Critiche dalla minoranza sul ponte di via Cadorna: "Serve trasparenza e un cronoprogramma"
La minoranza consiliare accusa l'amministrazione di mancanza di chiarezza sul progetto del ponte di via Cadorna, sottolineando la necessità di un dialogo con i cittadini
Durante la commissione Ambiente e Territorio di Crema, andata in scena mercoledì pomeriggio, la questione del ponte di via Cadorna è tornata al centro del dibattito consiliare, con nuovi aggiornamenti su tempi, costi e impatto dei lavori. Dal confronto è emerso che il progetto esecutivo non è ancora stato validato e che le autorizzazioni tecniche sono in corso, mentre la procedura di manifestazione di interesse per le imprese dovrebbe partire a metà aprile, con assegnazione dei lavori prevista a novembre e avvio del cantiere preliminare in primavera. L’intervento, che richiederà la chiusura totale del ponte per diversi mesi e una successiva fase a senso unico alternato, solleva preoccupazioni per la viabilità e per le attività economiche della zona, lasciando molti punti ancora da chiarire.
Secondo la consigliera di Forza Italia Laura Zanibelli: “La situazione si protrae da anni con tempistiche incerte e costi lievitati, passando da stime iniziali molto più basse agli attuali milioni di euro indicati nei progetti. La mancanza di trasparenza sui documenti tecnici e sulle verifiche, in particolare sulla pila centrale, e l’assenza di un piano serio per mitigare i disagi su residenti e traffico sono inaccettabili. I cittadini hanno bisogno di risposte e di un cronoprogramma credibile, non di annunci che cambiano di volta in volta.”
Andrea Bergamaschini della Lega, nella stessa seduta, ha espresso critiche simili: “I continui spostamenti delle date e la mancanza di un dialogo con il territorio mostrino una giunta che ‘naviga a vista’. Non è chiaro se le modifiche al progetto originario, che pure riducono teoricamente i tempi di chiusura rispetto alla previsione iniziale, tengano realmente conto dell’impatto sulla viabilità, sui commercianti e sui residenti, né sono state definite misure di supporto o ristori concreti per chi subirà i disagi.”
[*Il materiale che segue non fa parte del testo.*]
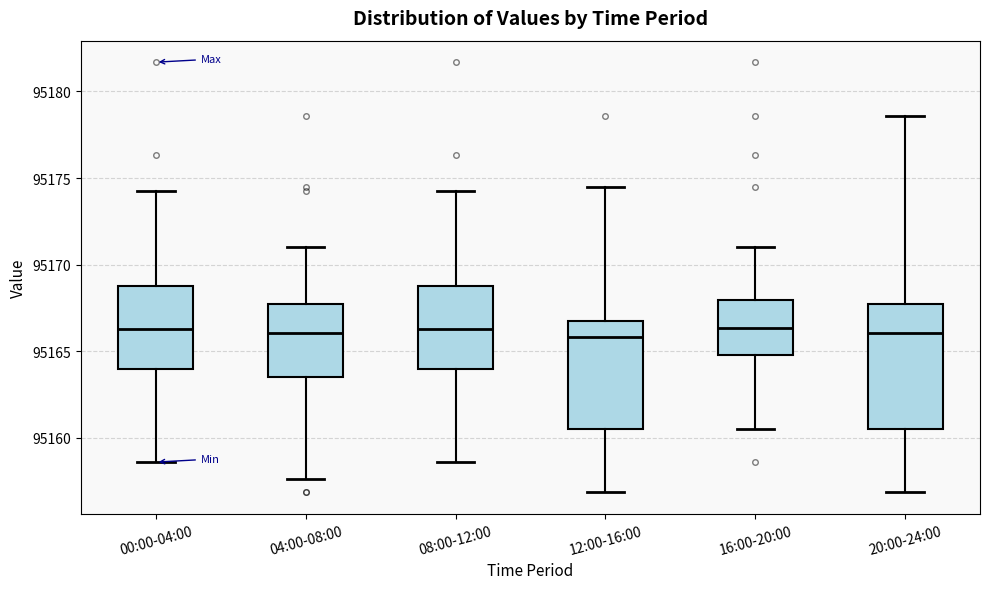

Comparing the boxes themselves (not the whiskers), which one is the tallest?

20:00-24:00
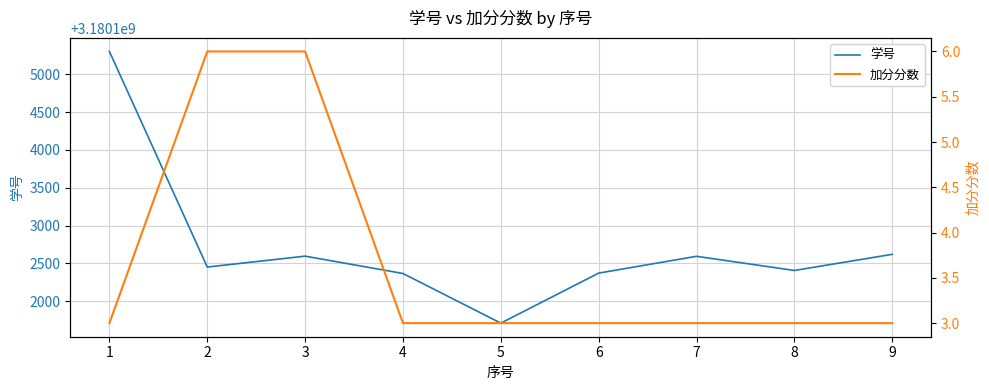

Count the number of categories in the chart.

9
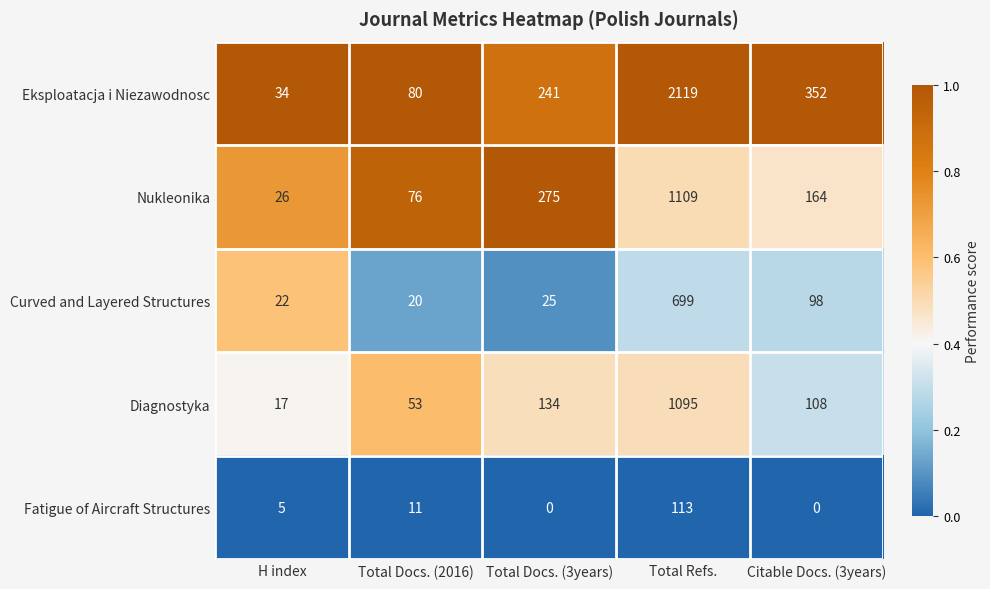

What is the total value across all series at Total Refs.?

5135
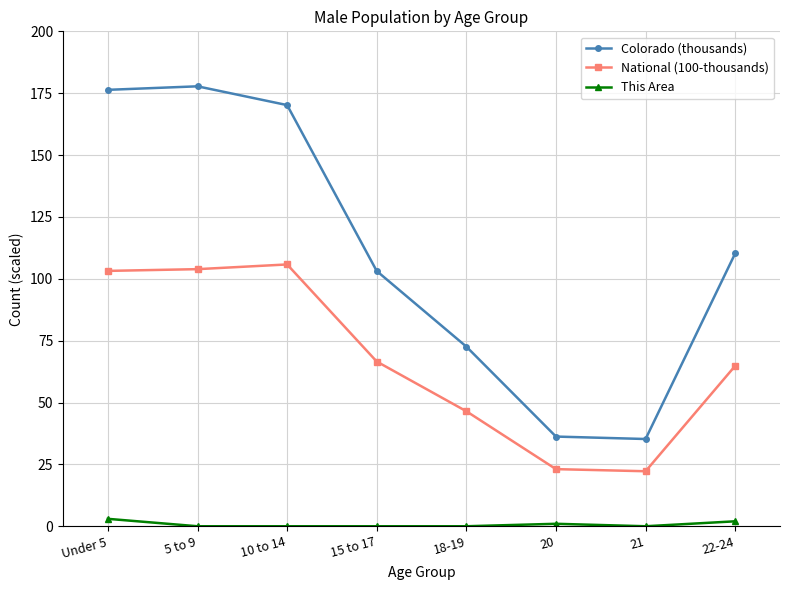

At 10 to 14, list the series in order from smallest to largest.

This Area, National (100-thousands), Colorado (thousands)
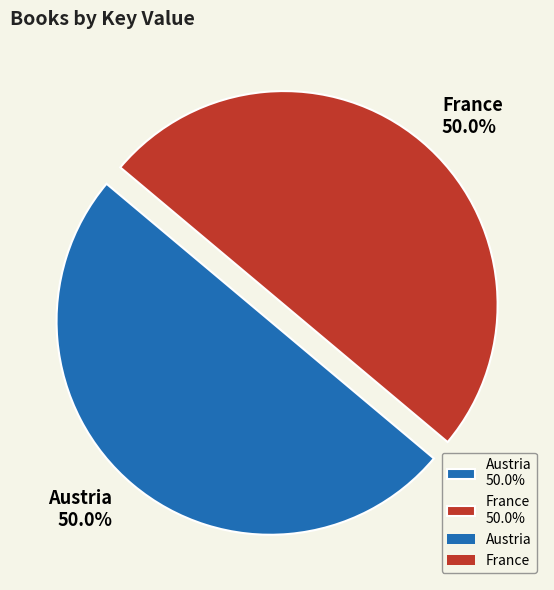

Is the sum of France and Austria greater than half?

Yes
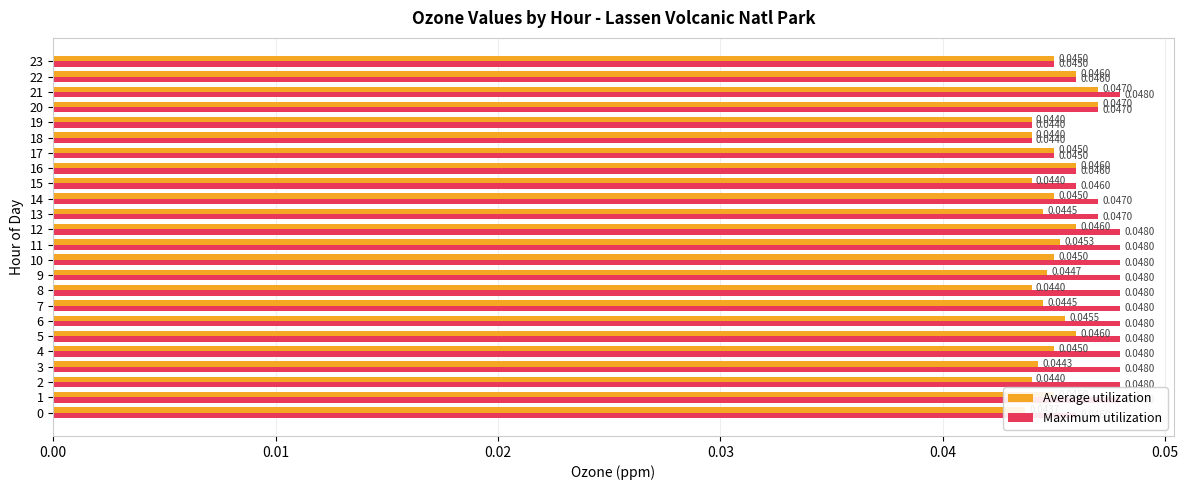

List the series in order of their overall mean, highest first.

Maximum utilization, Average utilization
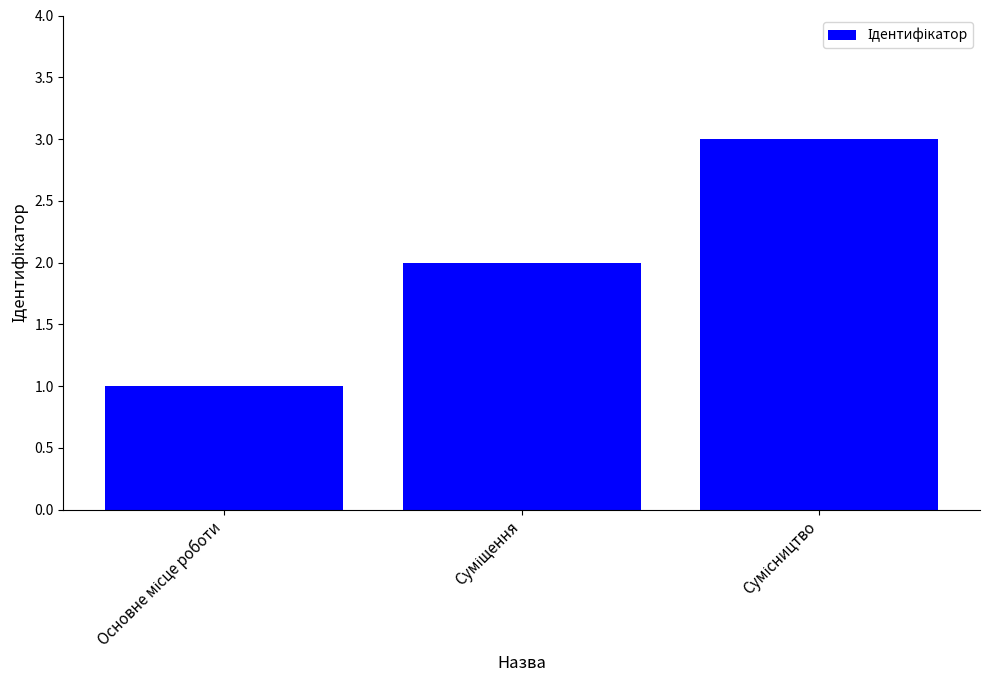

Count the values in the range 1 to 3.

3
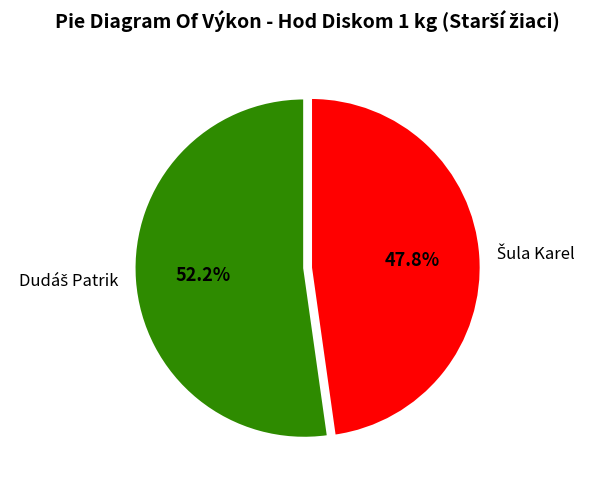

Is there any slice that represents more than half of the pie?

Yes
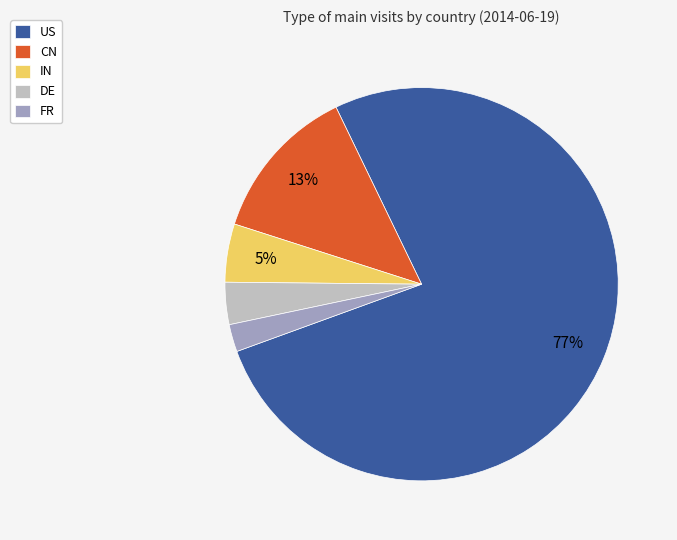

To the nearest percent, what is the combined percentage of CN and DE?

16%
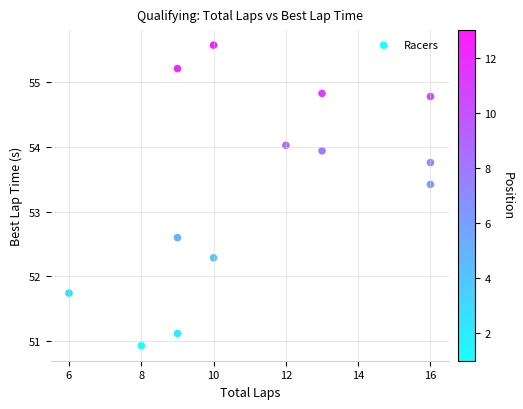

What is the range of Y values (max minus min)?

4.6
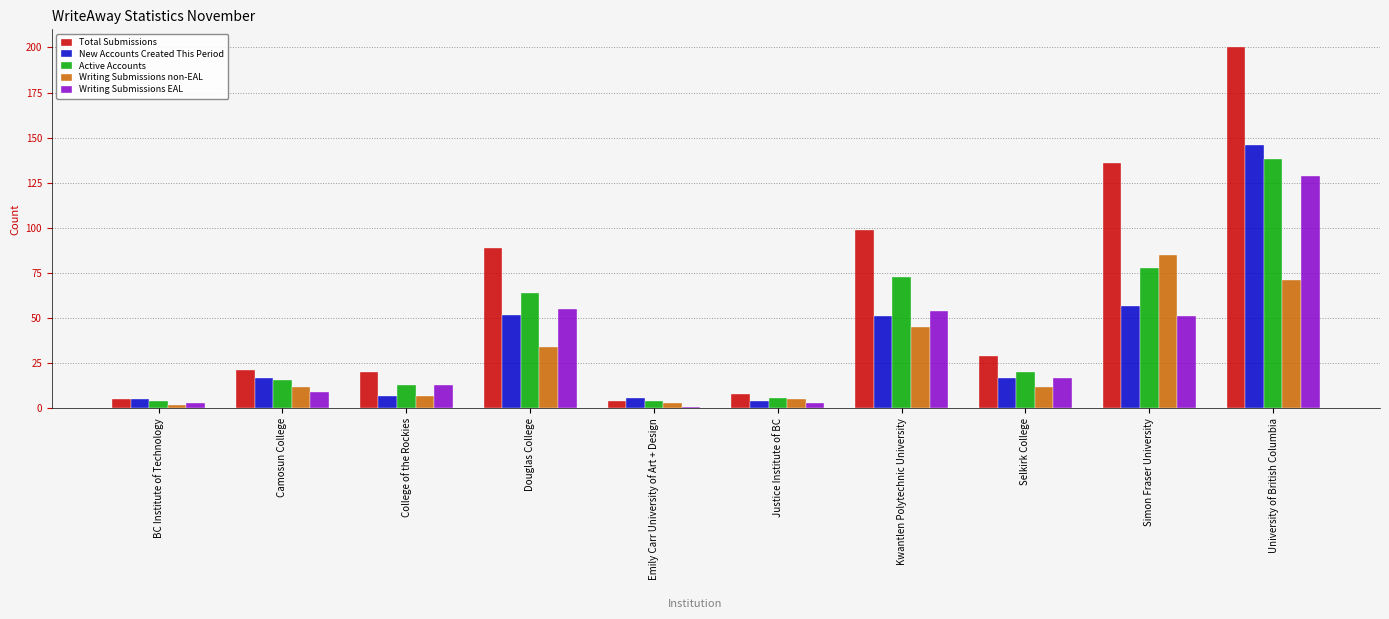

What is the difference between the maximum and minimum values in the Writing Submissions EAL series?

128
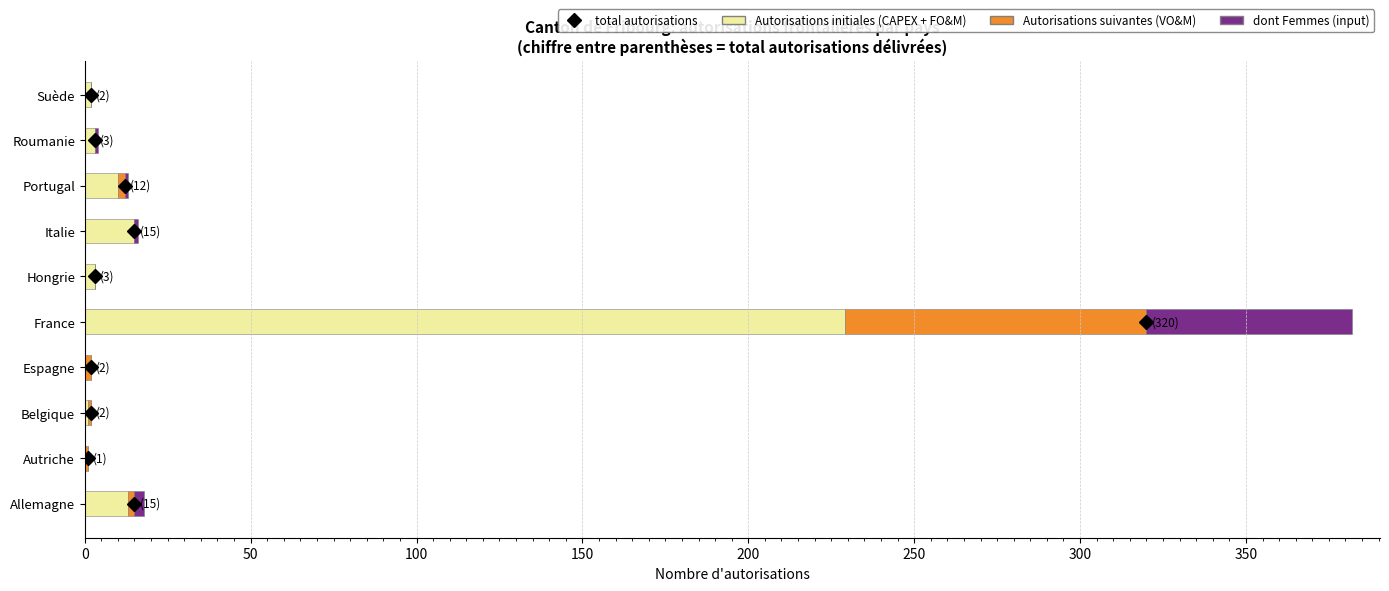

At which label does Autorisations initiales (CAPEX + FO&M) reach its peak?

France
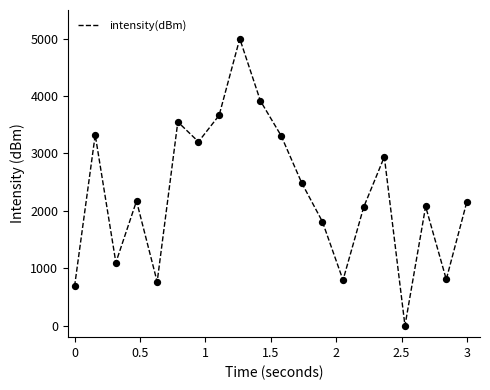

What is the maximum value shown in the chart?

5000.0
La minoranza ha infine sottolineato come sia fondamentale rendere pubblici tutti i documenti tecnici, pianificare misure per la viabilità alternativa e coinvolgere direttamente cittadini e categorie produttive, per evitare che l’opera – pur necessaria dal punto di vista strutturale – si traduca in un problema aggiuntivo per la città.